I don't know how this can be done legally. Perhaps naively but I'd think an enmasse shift of employees out with clients is the only solution. The lawsuits can focus on attaching the assets of the promoters in settlement.

Quote:

Originally Posted by Zappo (Post 1123382)
Amongst all the rubble strewn around Satyam employees got something to cheer today. They bagged a new contract from Malaysian Airlines. And Malaysian Airlines has insisted that the whole team needs to be onboard by Jan 12.

Deb, fantastic news! Satyamites say cheese:)

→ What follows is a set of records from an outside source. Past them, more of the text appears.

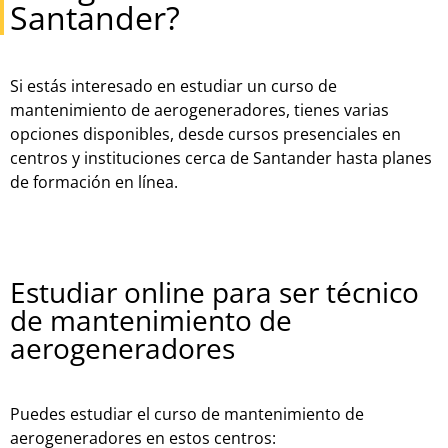
Santander?
Si estás interesado en estudiar un curso de
mantenimiento de aerogeneradores, tienes varias
opciones disponibles, desde cursos presenciales en
centros y instituciones cerca de Santander hasta planes
de formación en línea.
Estudiar online para ser técnico
de mantenimiento de
aerogeneradores
Puedes estudiar el curso de mantenimiento de
aerogeneradores en estos centros: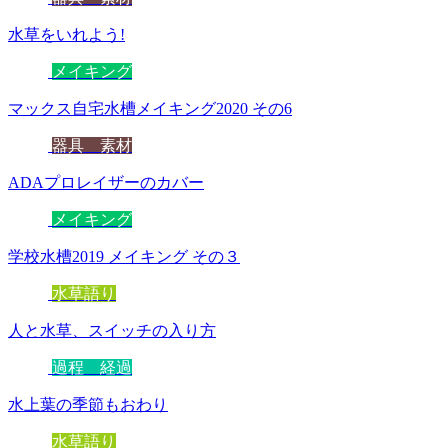
水草をいれよう!
メイキング
マックス自宅水槽メイキング2020 その6
器具 素材
ADAプロレイザーのカバー
メイキング
学校水槽2019 メイキング その３
水草語り
人と水草、スイッチの入り方
過程 経過
水上葉の季節もおわり
水草語り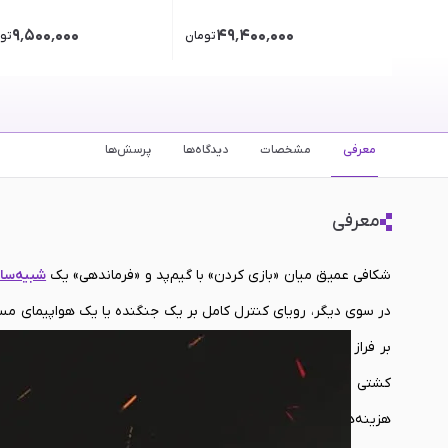
۹٬۵۰۰٬۰۰۰
۴۹٬۴۰۰٬۰۰۰
تومان
تو
معرفی
مشخصات
دیدگاه‌ها
پرسش‌ها
معرفی
شکافی عمیق میان «بازی کردن» با گیم‌پد و «فرماندهی» یک
شبیه‌ساز
بر فراز این شکاف ساخته شد. این بسته، یک گواهی‌نامه ورود به د
کشتی گرفتن با آنالوگ‌های کنترلر و گیم‌پد خسته شده‌اند و می‌خو
هزینه‌های گزاف برای تجهیزات رده بالا داشته باشند. دسته بازی خ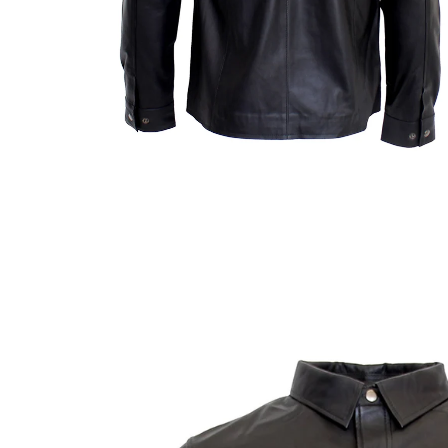
ÖFFNEN SIE MEDIEN IN DER GALERIEANSICHT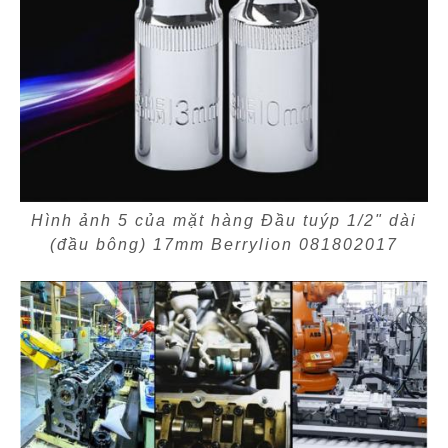
Hình ảnh 5 của mặt hàng Đầu tuýp 1/2" dài
(đầu bông) 17mm Berrylion 081802017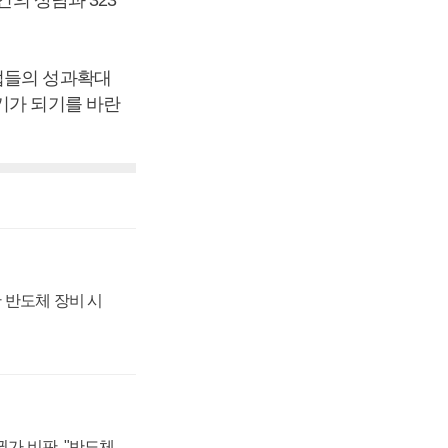
업들의 성과확대
기가 되기를 바란
 반도체 장비 시
가 비판, "반도체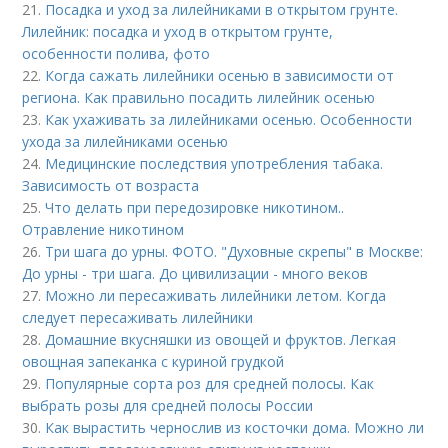
21.
Посадка и уход за лилейниками в открытом грунте.
Лилейник: посадка и уход в открытом грунте,
особенности полива, фото
22.
Когда сажать лилейники осенью в зависимости от
региона. Как правильно посадить лилейник осенью
23.
Как ухаживать за лилейниками осенью. Особенности
ухода за лилейниками осенью
24.
Медицинские последствия употребления табака.
Зависимость от возраста
25.
Что делать при передозировке никотином..
Отравление никотином
26.
Три шага до урны. ФОТО. "Духовные скрепы" в Москве:
До урны - три шага. До цивилизации - много веков
27.
Можно ли пересаживать лилейники летом. Когда
следует пересаживать лилейники
28.
Домашние вкусняшки из овощей и фруктов. Легкая
овощная запеканка с куриной грудкой
29.
Популярные сорта роз для средней полосы. Как
выбрать розы для средней полосы России
30.
Как вырастить чернослив из косточки дома. Можно ли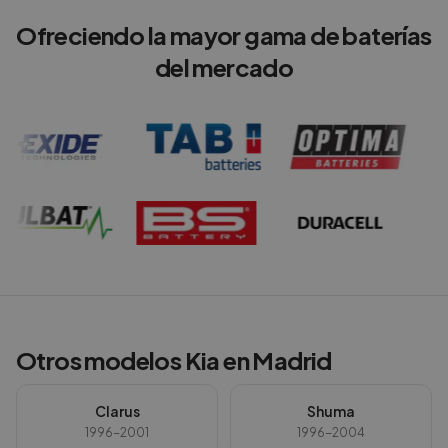
Ofreciendo la mayor gama de baterías
del mercado
Otros modelos
Kia
en
Madrid
Clarus
Shuma
1996-2001
1996-2004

Infact I was just thinking that the best way ahead is to shift the entire liability of the lawsuits to the promoters and clean up Satyam so it can be acquired afresh by anyone. That would be a positive way to resolve the current mess

I guess one has to split the assets and liabilities to the promoters and the manpower with the client base goes to a new owner.

Quote:

Originally Posted by DKG (Post 1123484)
Infact I was just thinking that the best way ahead is to shift the entire liability of the lawsuits to the promoters and clean up Satyam so it can be acquired afresh by anyone. That would be a positive way to resolve the current mess

I guess one has to split the assets and liabilities to the promoters and the manpower with the client base goes to a new owner.

That is easier said than done. Law suits cannot be seperated from the sources of revenue. That is you cannot take away the cream (business) and make law suits on people without business. The very purpose of the law suit is gone in that case. I am not sure bankruptcy judges would allow that.

ET reports that Satyam employees will not be given salary for 2 months. If true, this is really sad!